Lynsy Smithson-Stanley froze her eggs at 35, paying out of pocket. She was single at the time, but got engaged a few years later to Paul Fletcher. They want children, but not until they’re married.

The couple also wants to wait until Smithson-Stanley finishes her doctorate. So Dr. Singer recommended they thaw Smithson-Stanley’s 18 frozen eggs, fertilize them with Fletcher’s sperm, and then do genetic testing to assess viability, which is possible once fertilized eggs grow into 5- to 7-day-old embryos. The results: the couple has four chromosomally normal embryos on ice waiting for them.

“We have two boys and two girls,” Smithson-Stanley said.

Tina Rampino with her sons

Tina Rampino with her sons

60 Minutes


Rampino, the woman whose gynecologist told her she was running out of time to have kids, used a sperm donor to fertilize her eggs. She was 35 when she froze them and 40 when she had them fertilized. 

The first embryo from her frozen eggs failed to implant, but a second embryo implanted successfully. 

Rampino gave birth to a son, Christopher, in 2023

“He’s such a happy, healthy boy,” Rampino said. “He’s so playful, he loves people.”

Rampino gave birth to a second boy, Theo, in July, using the final embryo from her frozen eggs. 

The future of egg freezing 

Singer believes that, one day, when it’s more affordable and covered more frequently by insurance, almost all young women will freeze their eggs as a matter of routine. 

“I’m a big believer that egg freezing, and IVF, is gonna be the way our next generation will expand. I think that having timed intercourse, or unprotected intercourse for reproduction is gonna be falling out of favor in the next generation or so,” he said. 

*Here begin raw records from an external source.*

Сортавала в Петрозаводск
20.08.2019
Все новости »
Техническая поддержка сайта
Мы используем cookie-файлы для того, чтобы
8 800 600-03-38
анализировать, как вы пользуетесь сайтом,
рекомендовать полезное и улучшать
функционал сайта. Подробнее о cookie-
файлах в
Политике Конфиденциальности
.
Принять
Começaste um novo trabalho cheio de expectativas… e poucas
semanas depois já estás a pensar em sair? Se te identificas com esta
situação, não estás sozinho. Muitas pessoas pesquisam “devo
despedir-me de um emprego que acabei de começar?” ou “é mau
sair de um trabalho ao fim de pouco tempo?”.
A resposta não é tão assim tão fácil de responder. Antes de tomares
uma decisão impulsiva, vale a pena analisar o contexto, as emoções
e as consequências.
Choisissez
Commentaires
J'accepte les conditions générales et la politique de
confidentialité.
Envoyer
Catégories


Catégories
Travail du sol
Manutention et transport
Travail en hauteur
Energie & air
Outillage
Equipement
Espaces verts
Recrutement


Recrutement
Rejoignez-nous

Singer foresees things being very different when his young children grow up. “I’m sure my 2-year-old will ask me, ‘Mom, Dad, you had unprotected intercourse? What about chromosomal abnormalities, miscarriages, twins? What were you doing? Russian Roulette?” he said.

Still, there are critics who caution that egg freezing does not guarantee that a woman will be able to have a child. 

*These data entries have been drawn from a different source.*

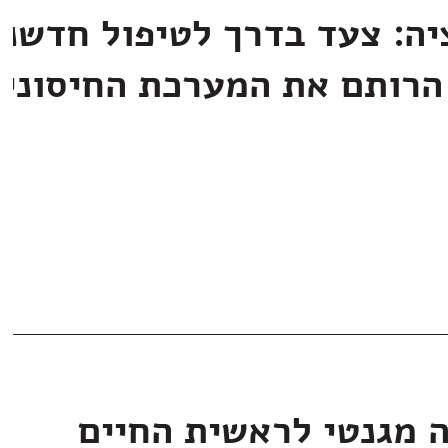
יה: צעד בדרך לטיפול חדשני
הרותם את המערכת החיסוני
ה מגנטי לראשית החיים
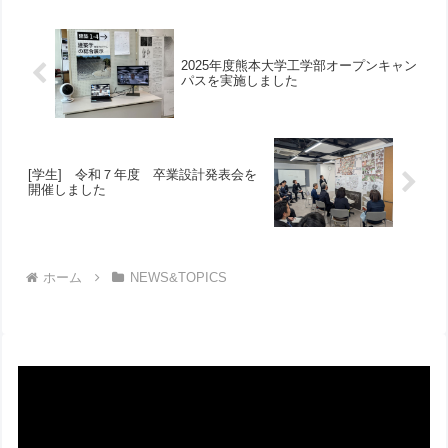
2025年度熊本大学工学部オープンキャン
パスを実施しました
[学生] 令和７年度 卒業設計発表会を
開催しました
ホーム
NEWS&TOPICS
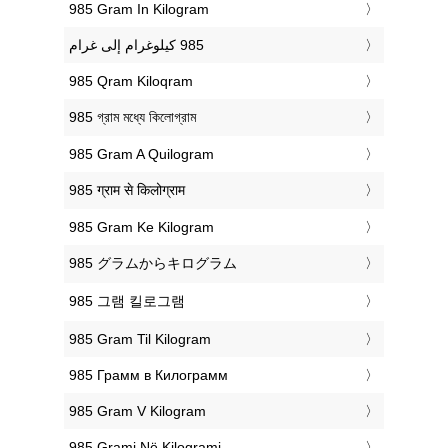
‎985 Gram In Kilogram
‎985 Qram Kiloqram
‎985 গ্রাম মধ্যে কিলোগ্রাম
‎985 Gram A Quilogram
‎985 ग्राम से किलोग्राम
‎985 Gram Ke Kilogram
‎985 グラムからキログラム
‎985 그램 킬로그램
‎985 Gram Til Kilogram
‎985 Грамм в Килограмм
‎985 Gram V Kilogram
‎985 Grami Në Kilogrami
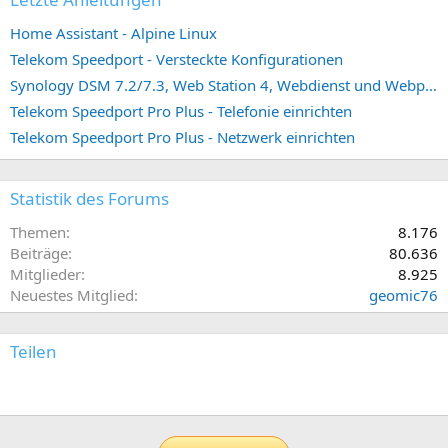
Home Assistant - Alpine Linux
Telekom Speedport - Versteckte Konfigurationen
Synology DSM 7.2/7.3, Web Station 4, Webdienst und Webportal erstellen (ehemals vHost)
Telekom Speedport Pro Plus - Telefonie einrichten
Telekom Speedport Pro Plus - Netzwerk einrichten
Statistik des Forums
Themen
8.176
Beiträge
80.636
Mitglieder
8.925
Neuestes Mitglied
geomic76
Teilen
E-Mail
Link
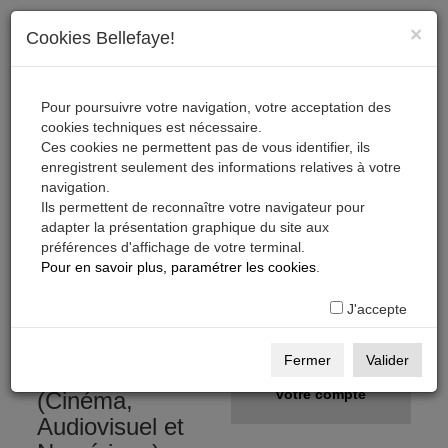
×
Cookies Bellefaye!
Pour poursuivre votre navigation, votre acceptation des
cookies techniques est nécessaire.
Ces cookies ne permettent pas de vous identifier, ils
enregistrent seulement des informations relatives à votre
navigation.
Ils permettent de reconnaître votre navigateur pour
adapter la présentation graphique du site aux
préférences d'affichage de votre terminal.
S'inscrire, télécharger,
Pour en savoir plus, paramétrer les cookies
.
s'abonner
J'accepte
Gratuit
S'inscrire
Fermer
Valider
sur la Base Pro
Créer
votre compte
(Cinéma,
Audiovisuel et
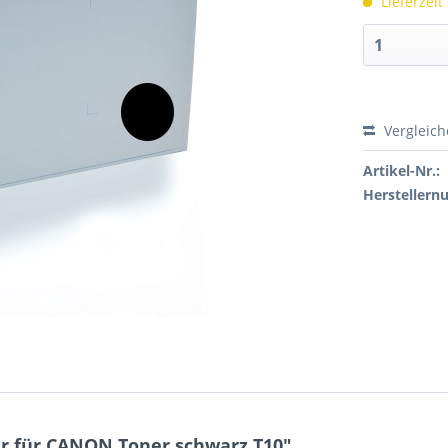
Lieferzeit
Vergleic
Artikel-Nr.:
Hersteller
r für CANON Toner schwarz T10"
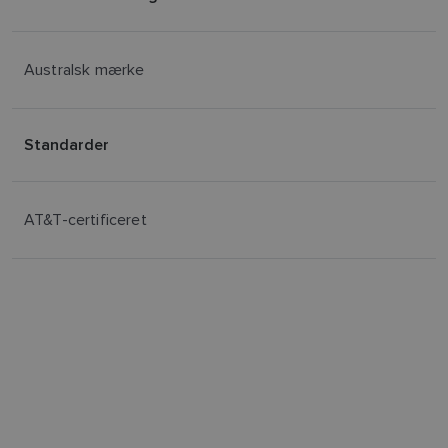
Australsk mærke
Standarder
AT&T-certificeret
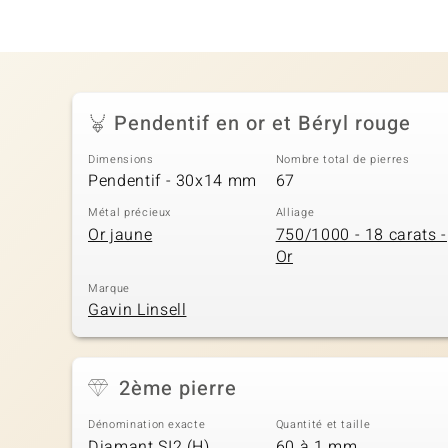
Pendentif en or et Béryl rouge
Dimensions
Nombre total de pierres
Pendentif - 30x14 mm
67
Métal précieux
Alliage
Or jaune
750/1000 - 18 carats -
Or
Marque
Gavin Linsell
2ème pierre
Dénomination exacte
Quantité et taille
Diamant SI2 (H)
60 à 1 mm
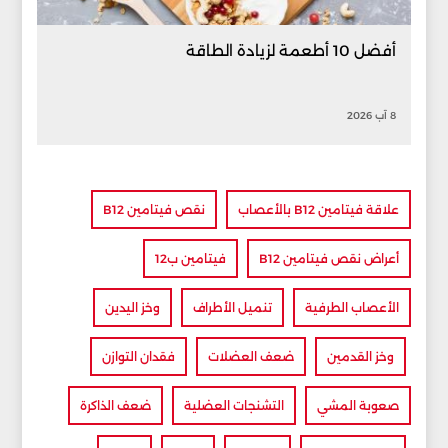
أفضل 10 أطعمة لزيادة الطاقة
8 آب 2026
علاقة فيتامين B12 بالأعصاب
نقص فيتامين B12
أعراض نقص فيتامين B12
فيتامين ب12
الأعصاب الطرفية
تنميل الأطراف
وخز اليدين
وخز القدمين
ضعف العضلات
فقدان التوازن
صعوبة المشي
التشنجات العضلية
ضعف الذاكرة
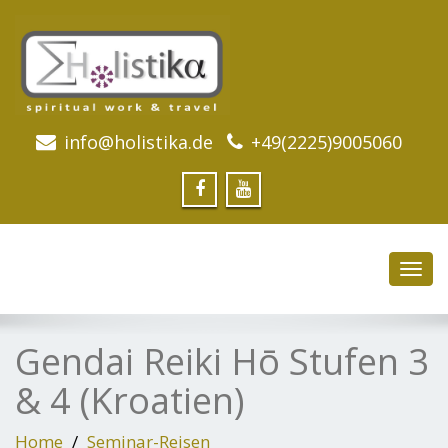
info@holistika.de
+49(2225)9005060
Toggl
navig
Gendai Reiki Hō Stufen 3
& 4 (Kroatien)
Home
Seminar-Reisen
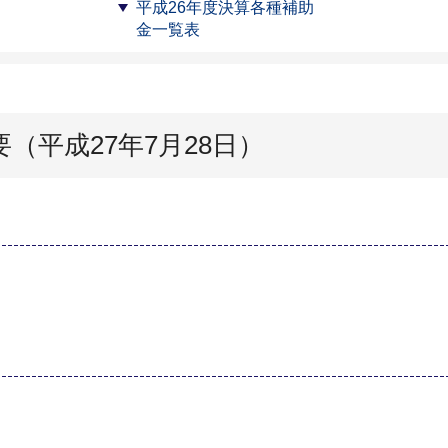
平成26年度決算各種補助
金一覧表
（平成27年7月28日）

Women 60 Minutes spoke with say there needs to be more education about egg freezing and fertility. They believe that gynecologists should be having these conversations with women when they’re younger. Dr. Lucky Sekhon, a fertility specialist at RMA of New York, agreed that gynecologists should introduce the subject to patients, while navigating the topic carefully given its sensitive nature.

“You don’t want to be judgmental,” she said. “Not everyone has to freeze their eggs. Not everyone has to have children. But everyone should take the moment to consider their options and really think about what they want.”